After his rescuing Kamhi moved to Sofia, where he remained until 1949, when he moved to Israel. After the war, at the request of the Macedonian Scientific Institute and the Jewish Institute in Sofia, he began working on his memoirs, still in Bulgaria. From Tel Aviv he continued his correspondence with both Institutes in Sofia. He died in ripe old age in 1970 in Tel Aviv.
All the memories of Rafael Kamhi are now kept in the Bulgarian State Archive in the so-called Jewish collection of books and documents. The archives that he left contain documents in Bulgarian and Ladino. The collected memories of Rafael Kamhi were published under the title "I, the voyvoda Skender Bey" in 2000 in Sofia.
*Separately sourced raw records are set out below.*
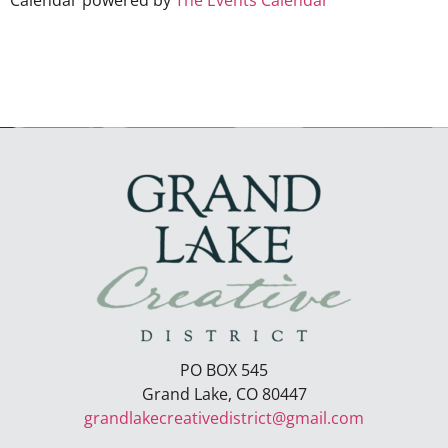
Calendar powered by
The Events Calendar
PO BOX 545
Grand Lake, CO 80447
grandlakecreativedistrict@gmail.com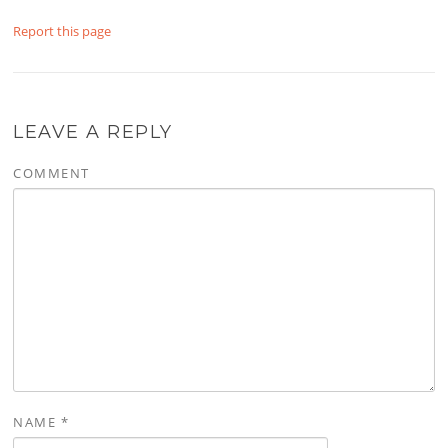
Report this page
LEAVE A REPLY
COMMENT
NAME
*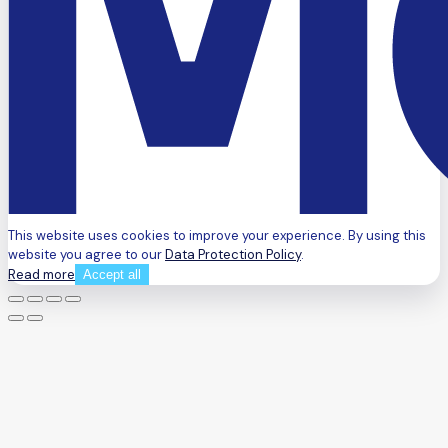
This website uses cookies to improve your experience. By using this
website you agree to our
Data Protection Policy
.
Read more
Accept all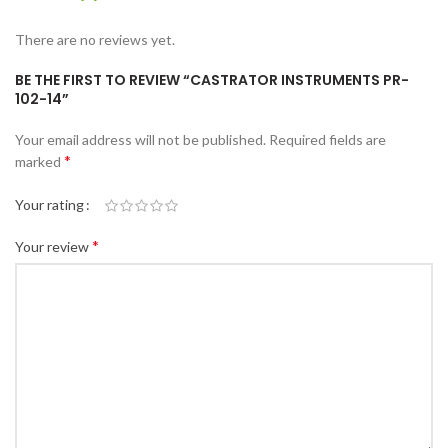
There are no reviews yet.
BE THE FIRST TO REVIEW “CASTRATOR INSTRUMENTS PR-
102-14”
Your email address will not be published.
Required fields are
*
marked
Your rating
*
Your review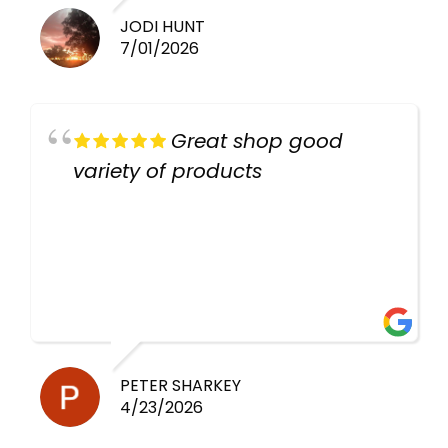
JODI HUNT
7/01/2026
Great shop good
variety of products
PETER SHARKEY
4/23/2026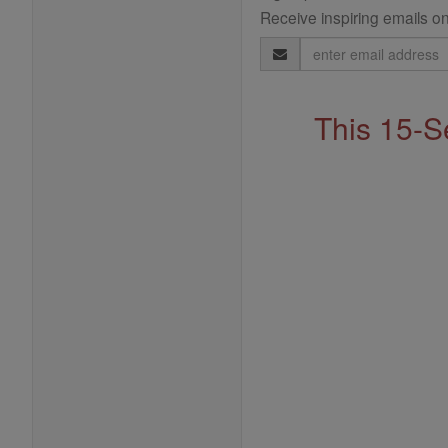
Receive inspiring emails on
Email
Address
This 15-S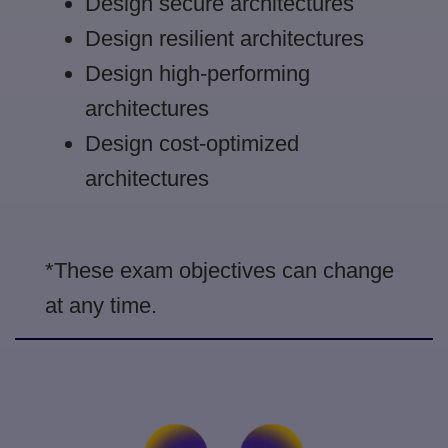
Design secure architectures
Design resilient architectures
Design high-performing
architectures
Design cost-optimized
architectures
*These exam objectives can change
at any time.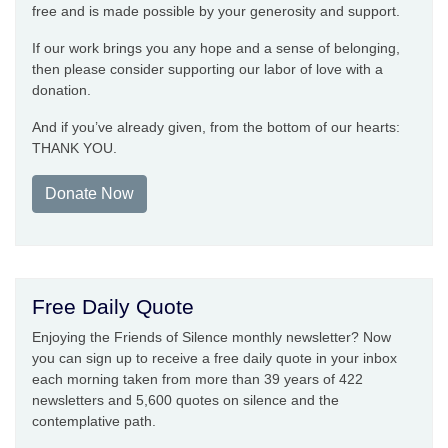
free and is made possible by your generosity and support.
If our work brings you any hope and a sense of belonging,
then please consider supporting our labor of love with a
donation.
And if you’ve already given, from the bottom of our hearts:
THANK YOU.
Donate Now
Free Daily Quote
Enjoying the Friends of Silence monthly newsletter? Now
you can sign up to receive a free daily quote in your inbox
each morning taken from more than 39 years of 422
newsletters and 5,600 quotes on silence and the
contemplative path.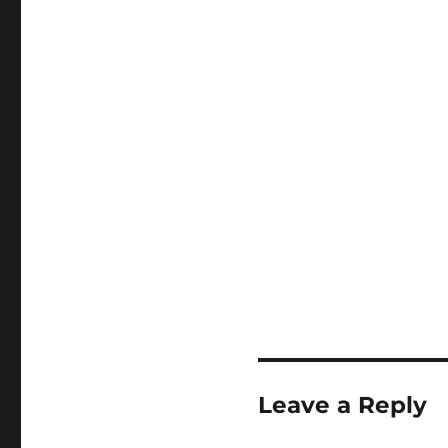
Leave a Reply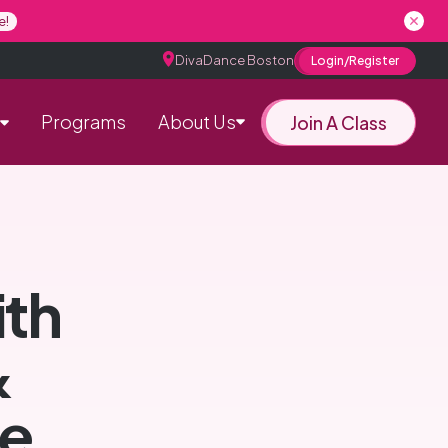
e!
DivaDance Boston
Login/Register
Programs
About Us
Join A Class
ith
&
e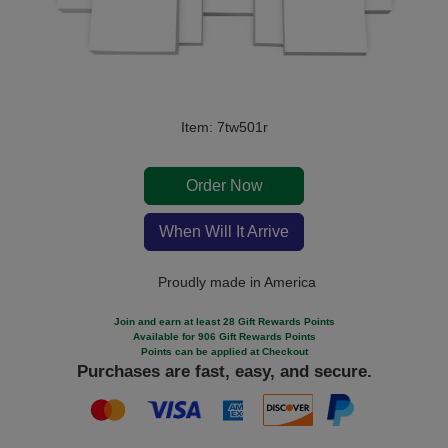
Item: 7tw501r
Order Now
When Will It Arrive
Proudly made in America
Join and earn at least 28 Gift Rewards Points
Available for 906 Gift Rewards Points
Points can be applied at Checkout
Purchases are fast, easy, and secure.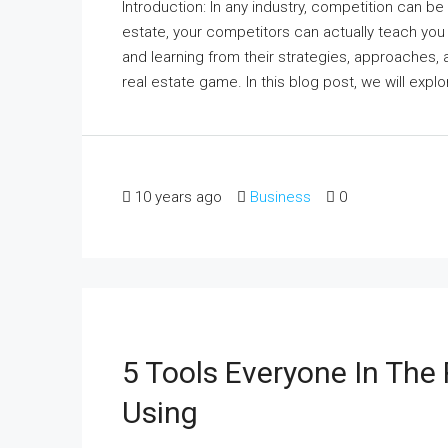
Introduction: In any industry, competition can be
estate, your competitors can actually teach you
and learning from their strategies, approaches,
real estate game. In this blog post, we will expl
10 years ago
Business
0
5 Tools Everyone In The 
Using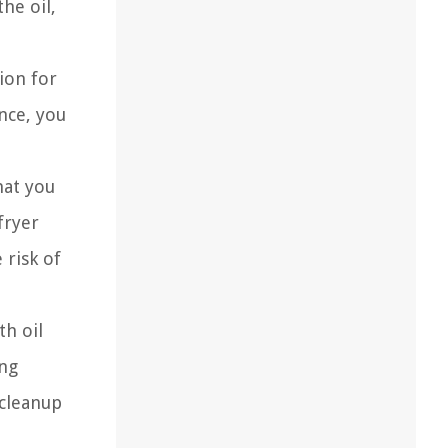
he oil,
ion for
nce, you
hat you
fryer
 risk of
th oil
ing
 cleanup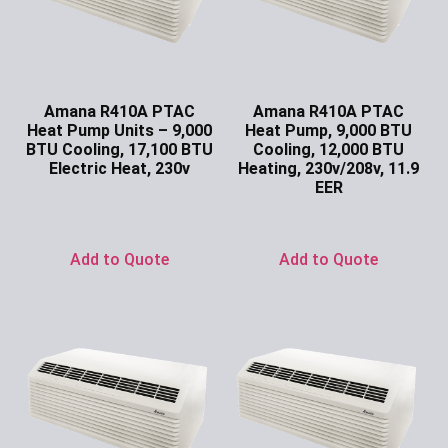
Amana R410A PTAC
Amana R410A PTAC
Heat Pump Units – 9,000
Heat Pump, 9,000 BTU
BTU Cooling, 17,100 BTU
Cooling, 12,000 BTU
Electric Heat, 230v
Heating, 230v/208v, 11.9
EER
Ask for Price
Ask for Price
Add to Quote
Add to Quote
In 2013, his memoirs were republished under the title "Rafael Kamhi: recollections of a Macedonian Jew revolutionary".
The first work of Macedonian historiography about Kamhi was written by Todor Simoski and published in 1953.
In March 2011 the President of Macedonia addressed participants of the Central Commemorative gathering in remembrance of the Holocaust of the Macedonian Jews and emphasized that Kamhi "was one of the promoters of the idea of a free and independent Macedonia".[11] The Jewish Community in the Republic of Macedonia and Holocaust Memorial Fund of the Jews from Macedonia organized the event "Tribute to commander Rafael Kamhi and Heroes of Ilinden" during the national festival "10 days of the Krusevo Republic" in 2012.[12] A wax figure of Rafael Moshe Kamhi is among 109 wax figures of notable Macedonian revolutionaries and intellectuals exhibited at the Museum of the Macedonian Struggle in Skopje.[13]